The acid test of a serious writer is his loyalty to the truth and his fidelity to the facts. An opinion writer, indeed, any writer worth his salt, should remain under the dictates of his conscience, within the ambit of public interest. An opinion writer, indeed, any writer for that matter, who considers public interest secondary to his many other interests, is not a serious writer. He is a dealer in cheap talk.
The elected public official who is corrupt is kicked out by disgruntled voters in an election. That is democracy. The writer who dispenses opinion wildly without regard for the truth and the public interest is not read, and his newspaper is bought to be used as fish wrap. That, too, is democracy. That is also an insult to the writer.
I welcome you to this corner of the Romblon Sun.
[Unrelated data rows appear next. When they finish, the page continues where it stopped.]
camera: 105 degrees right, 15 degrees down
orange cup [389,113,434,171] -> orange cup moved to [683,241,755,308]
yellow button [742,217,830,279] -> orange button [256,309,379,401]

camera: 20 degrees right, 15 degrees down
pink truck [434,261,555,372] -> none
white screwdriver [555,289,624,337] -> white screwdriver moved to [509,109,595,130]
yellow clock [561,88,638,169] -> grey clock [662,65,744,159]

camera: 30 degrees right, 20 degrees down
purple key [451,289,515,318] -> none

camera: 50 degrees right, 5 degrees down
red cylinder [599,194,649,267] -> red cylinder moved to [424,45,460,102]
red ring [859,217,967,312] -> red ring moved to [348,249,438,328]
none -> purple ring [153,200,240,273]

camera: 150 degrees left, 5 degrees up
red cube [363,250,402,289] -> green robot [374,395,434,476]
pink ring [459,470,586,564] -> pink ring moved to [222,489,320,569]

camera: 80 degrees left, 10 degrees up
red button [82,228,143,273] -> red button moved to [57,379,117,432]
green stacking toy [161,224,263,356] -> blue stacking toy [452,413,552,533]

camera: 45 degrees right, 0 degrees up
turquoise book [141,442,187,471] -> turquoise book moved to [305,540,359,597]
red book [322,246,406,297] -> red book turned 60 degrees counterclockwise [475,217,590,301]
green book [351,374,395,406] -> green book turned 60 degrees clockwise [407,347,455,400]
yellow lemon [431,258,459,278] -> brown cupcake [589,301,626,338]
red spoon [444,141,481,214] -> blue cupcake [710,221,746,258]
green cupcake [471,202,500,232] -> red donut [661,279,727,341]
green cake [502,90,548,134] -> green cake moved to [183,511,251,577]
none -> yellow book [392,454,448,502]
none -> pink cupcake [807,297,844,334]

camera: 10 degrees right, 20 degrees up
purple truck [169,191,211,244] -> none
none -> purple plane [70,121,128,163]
Space permitting and with the above as self-imposed guidelines, I will, once a week, offer you a menu of crisp views on the events as they unfold and comment on the news, even on the weather.
I will be generous with praise to public officials who, under tremendous constraints, succeed in serving the people, but I will be unremitting in excoriating misdeeds and injustices whenever and wherever they are committed. I will write about the dispossessed, the powerful and the powerless, the afflicted and the comfortable. In short, I will write about Romblon and the Romblomanons.
What do I do after I write?
Na-wilig-wilig ako. Na-liong-liong. That is not an opinion. That is a gesture of telling myself I have fulfilled my duty as a writer.
That is also the title of this column.
(First article under the column, "Liong-Liong, Wilig-Wilig", that appears weekly in the Romblon Sun).